* _Task goal_: Repeat every line of the data exactly, but not the pictures.

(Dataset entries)
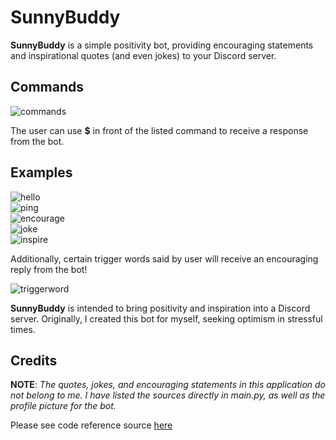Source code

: # SunnyBuddy

**SunnyBuddy** is a simple positivity bot, providing encouraging statements and inspirational quotes (and even jokes) to your Discord server.

## Commands

![commands](https://user-images.githubusercontent.com/85172362/167752800-45fa397b-ecdf-4fb5-9d03-bcdabc47d26f.png)

The user can use **$** in front of the listed command to receive a response from the bot. 

## Examples
![hello](https://user-images.githubusercontent.com/85172362/167753992-a42d6dff-96ef-4bab-a68e-f161946be4e2.png) <br>
![ping](https://user-images.githubusercontent.com/85172362/167753737-449fea15-8a6c-42f9-bab0-fd2c1563a9e9.png) <br>
![encourage](https://user-images.githubusercontent.com/85172362/167754407-516a641a-8d8e-4ee0-acd3-aebae77dd9db.png) <br>
![joke](https://user-images.githubusercontent.com/85172362/167754411-1f71e525-d304-42ad-ace0-05e7a4ab6214.png) <br>
![inspire](https://user-images.githubusercontent.com/85172362/167754416-e2dbc9e1-a019-4139-b5cc-884a3ce48557.png)

Additionally, certain trigger words said by user will receive an encouraging reply from the bot!

![triggerword](https://user-images.githubusercontent.com/85172362/167754419-f24b0f88-8f64-4f76-8886-b8dce2aba284.png)

**SunnyBuddy** is intended to bring positivity and inspiration into a Discord server. Originally, I created this bot for myself, seeking optimism in stressful times. 

## Credits
**NOTE**: 
*The quotes, jokes, and encouraging statements in this application do not belong to me. I have listed the sources directly in main.py, as well as the profile picture for the bot.*

Please see code reference source [here](https://www.freecodecamp.org/news/create-a-discord-bot-with-python/)
 
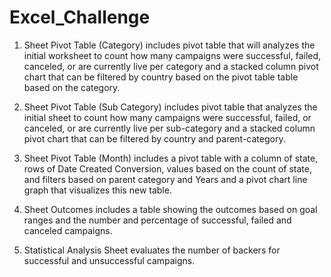 # Excel_Challenge
1. Sheet Pivot Table (Category) includes pivot table that will analyzes the initial worksheet to count how many campaigns were successful, failed, canceled, or are currently live per category and a stacked column pivot chart that can be filtered by country based on the pivot table table based on the category.

2. Sheet Pivot Table (Sub Category) includes pivot table that analyzes the initial sheet to count how many campaigns were successful, failed, or canceled, or are currently live per sub-category and a stacked column pivot chart that can be filtered by country and parent-category.

3. Sheet Pivot Table (Month) includes a pivot table with a column of state, rows of Date Created Conversion, values based on the count of state, and filters based on parent category and Years and a pivot chart line graph that visualizes this new table.

4. Sheet Outcomes includes a table showing the outcomes based on goal ranges and the number and percentage of successful, failed and canceled campaigns.

5. Statistical Analysis Sheet evaluates the number of backers for successful and unsuccessful campaigns.

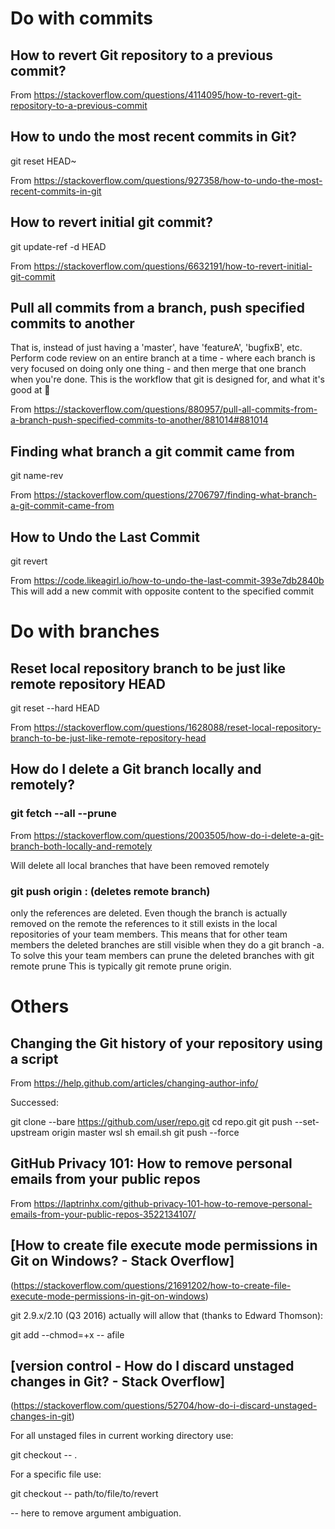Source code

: # Do with commits

## How to revert Git repository to a previous commit?

From <https://stackoverflow.com/questions/4114095/how-to-revert-git-repository-to-a-previous-commit> 


## How to undo the most recent commits in Git?

git reset HEAD~

From <https://stackoverflow.com/questions/927358/how-to-undo-the-most-recent-commits-in-git> 


## How to revert initial git commit?

git update-ref -d HEAD

From <https://stackoverflow.com/questions/6632191/how-to-revert-initial-git-commit> 



## Pull all commits from a branch, push specified commits to another

That is, instead of just having a 'master', have 'featureA', 'bugfixB', etc. Perform code review on an entire branch at a time - where each branch is very focused on doing only one thing - and then merge that one branch when you're done. This is the workflow that git is designed for, and what it's good at :slightly_smiling_face:

From <https://stackoverflow.com/questions/880957/pull-all-commits-from-a-branch-push-specified-commits-to-another/881014#881014> 



## Finding what branch a git commit came from

git name-rev <SHA>

From <https://stackoverflow.com/questions/2706797/finding-what-branch-a-git-commit-came-from> 


## How to Undo the Last Commit

git revert <commit hash>

From <https://code.likeagirl.io/how-to-undo-the-last-commit-393e7db2840b> 
	This will add a new commit with opposite content to the specified commit




# Do with branches

## Reset local repository branch to be just like remote repository HEAD

git reset --hard HEAD

From <https://stackoverflow.com/questions/1628088/reset-local-repository-branch-to-be-just-like-remote-repository-head> 


## How do I delete a Git branch locally and remotely?

### git fetch --all --prune

From <https://stackoverflow.com/questions/2003505/how-do-i-delete-a-git-branch-both-locally-and-remotely> 

Will delete all local branches that have been removed remotely

### git push origin :<branchname> (deletes remote branch)
only the references are deleted. Even though the branch is actually removed on the remote the references to it still exists in the local repositories of your team members. This means that for other team members the deleted branches are still visible when they do a git branch -a.
To solve this your team members can prune the deleted branches with
git remote prune <repository>
This is typically git remote prune origin.




# Others

## Changing the Git history of your repository using a script

From <https://help.github.com/articles/changing-author-info/> 

Successed:

git clone --bare https://github.com/user/repo.git
cd repo.git
git push --set-upstream origin master
wsl sh email.sh
git push --force


## GitHub Privacy 101: How to remove personal emails from your public repos

From <https://laptrinhx.com/github-privacy-101-how-to-remove-personal-emails-from-your-public-repos-3522134107/> 


## [How to create file execute mode permissions in Git on Windows? - Stack Overflow]

(https://stackoverflow.com/questions/21691202/how-to-create-file-execute-mode-permissions-in-git-on-windows)

git 2.9.x/2.10 (Q3 2016) actually will allow that (thanks to Edward Thomson):

git add --chmod=+x -- afile


## [version control - How do I discard unstaged changes in Git? - Stack Overflow]

(https://stackoverflow.com/questions/52704/how-do-i-discard-unstaged-changes-in-git)

For all unstaged files in current working directory use:

git checkout -- .

For a specific file use:

git checkout -- path/to/file/to/revert

-- here to remove argument ambiguation.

* _Reply to the task_:
Source code

: # SunnyBuddy

**SunnyBuddy** is a simple positivity bot, providing encouraging statements and inspirational quotes (and even jokes) to your Discord server.

## Commands

![commands](https://user-images.githubusercontent.com/85172362/167752800-45fa397b-ecdf-4fb5-9d03-bcdabc47d26f.png)

The user can use **$** in front of the listed command to receive a response from the bot. 

## Examples
![hello](https://user-images.githubusercontent.com/85172362/167753992-a42d6dff-96ef-4bab-a68e-f161946be4e2.png) <br>
![ping](https://user-images.githubusercontent.com/85172362/167753737-449fea15-8a6c-42f9-bab0-fd2c1563a9e9.png) <br>
![encourage](https://user-images.githubusercontent.com/85172362/167754407-516a641a-8d8e-4ee0-acd3-aebae77dd9db.png) <br>
![joke](https://user-images.githubusercontent.com/85172362/167754411-1f71e525-d304-42ad-ace0-05e7a4ab6214.png) <br>
![inspire](https://user-images.githubusercontent.com/85172362/167754416-e2dbc9e1-a019-4139-b5cc-884a3ce48557.png)

Additionally, certain trigger words said by user will receive an encouraging reply from the bot!

![triggerword](https://user-images.githubusercontent.com/85172362/167754419-f24b0f88-8f64-4f76-8886-b8dce2aba284.png)

**SunnyBuddy** is intended to bring positivity and inspiration into a Discord server. Originally, I created this bot for myself, seeking optimism in stressful times. 

## Credits
**NOTE**: 
*The quotes, jokes, and encouraging statements in this application do not belong to me. I have listed the sources directly in main.py, as well as the profile picture for the bot.*

Please see code reference source [here](https://www.freecodecamp.org/news/create-a-discord-bot-with-python/)
 
 # Excel_Challenge
1. Sheet Pivot Table (Category) includes pivot table that will analyzes the initial worksheet to count how many campaigns were successful, failed, canceled, or are currently live per category and a stacked column pivot chart that can be filtered by country based on the pivot table table based on the category.

2. Sheet Pivot Table (Sub Category) includes pivot table that analyzes the initial sheet to count how many campaigns were successful, failed, or canceled, or are currently live per sub-category and a stacked column pivot chart that can be filtered by country and parent-category.

3. Sheet Pivot Table (Month) includes a pivot table with a column of state, rows of Date Created Conversion, values based on the count of state, and filters based on parent category and Years and a pivot chart line graph that visualizes this new table.

4. Sheet Outcomes includes a table showing the outcomes based on goal ranges and the number and percentage of successful, failed and canceled campaigns.

5. Statistical Analysis Sheet evaluates the number of backers for successful and unsuccessful campaigns.

Source code

: # Do with commits

## How to revert Git repository to a previous commit?

From <https://stackoverflow.com/questions/4114095/how-to-revert-git-repository-to-a-previous-commit> 


## How to undo the most recent commits in Git?

git reset HEAD~

From <https://stackoverflow.com/questions/927358/how-to-undo-the-most-recent-commits-in-git> 


## How to revert initial git commit?

git update-ref -d HEAD

From <https://stackoverflow.com/questions/6632191/how-to-revert-initial-git-commit> 



## Pull all commits from a branch, push specified commits to another

That is, instead of just having a 'master', have 'featureA', 'bugfixB', etc. Perform code review on an entire branch at a time - where each branch is very focused on doing only one thing - and then merge that one branch when you're done. This is the workflow that git is designed for, and what it's good at :slightly_smiling_face:

From <https://stackoverflow.com/questions/880957/pull-all-commits-from-a-branch-push-specified-commits-to-another/881014#881014> 



## Finding what branch a git commit came from

git name-rev <SHA>

From <https://stackoverflow.com/questions/2706797/finding-what-branch-a-git-commit-came-from> 


## How to Undo the Last Commit

git revert <commit hash>

From <https://code.likeagirl.io/how-to-undo-the-last-commit-393e7db2840b> 
	This will add a new commit with opposite content to the specified commit




# Do with branches

## Reset local repository branch to be just like remote repository HEAD

git reset --hard HEAD

From <https://stackoverflow.com/questions/1628088/reset-local-repository-branch-to-be-just-like-remote-repository-head> 


## How do I delete a Git branch locally and remotely?

### git fetch --all --prune

From <https://stackoverflow.com/questions/2003505/how-do-i-delete-a-git-branch-both-locally-and-remotely> 

Will delete all local branches that have been removed remotely

### git push origin :<branchname> (deletes remote branch)
only the references are deleted. Even though the branch is actually removed on the remote the references to it still exists in the local repositories of your team members. This means that for other team members the deleted branches are still visible when they do a git branch -a.
To solve this your team members can prune the deleted branches with
git remote prune <repository>
This is typically git remote prune origin.




# Others

## Changing the Git history of your repository using a script

From <https://help.github.com/articles/changing-author-info/> 

Successed:

git clone --bare https://github.com/user/repo.git
cd repo.git
git push --set-upstream origin master
wsl sh email.sh
git push --force


## GitHub Privacy 101: How to remove personal emails from your public repos

From <https://laptrinhx.com/github-privacy-101-how-to-remove-personal-emails-from-your-public-repos-3522134107/> 


## [How to create file execute mode permissions in Git on Windows? - Stack Overflow]

(https://stackoverflow.com/questions/21691202/how-to-create-file-execute-mode-permissions-in-git-on-windows)

git 2.9.x/2.10 (Q3 2016) actually will allow that (thanks to Edward Thomson):

git add --chmod=+x -- afile


## [version control - How do I discard unstaged changes in Git? - Stack Overflow]

(https://stackoverflow.com/questions/52704/how-do-i-discard-unstaged-changes-in-git)

For all unstaged files in current working directory use:

git checkout -- .

For a specific file use:

git checkout -- path/to/file/to/revert

-- here to remove argument ambiguation.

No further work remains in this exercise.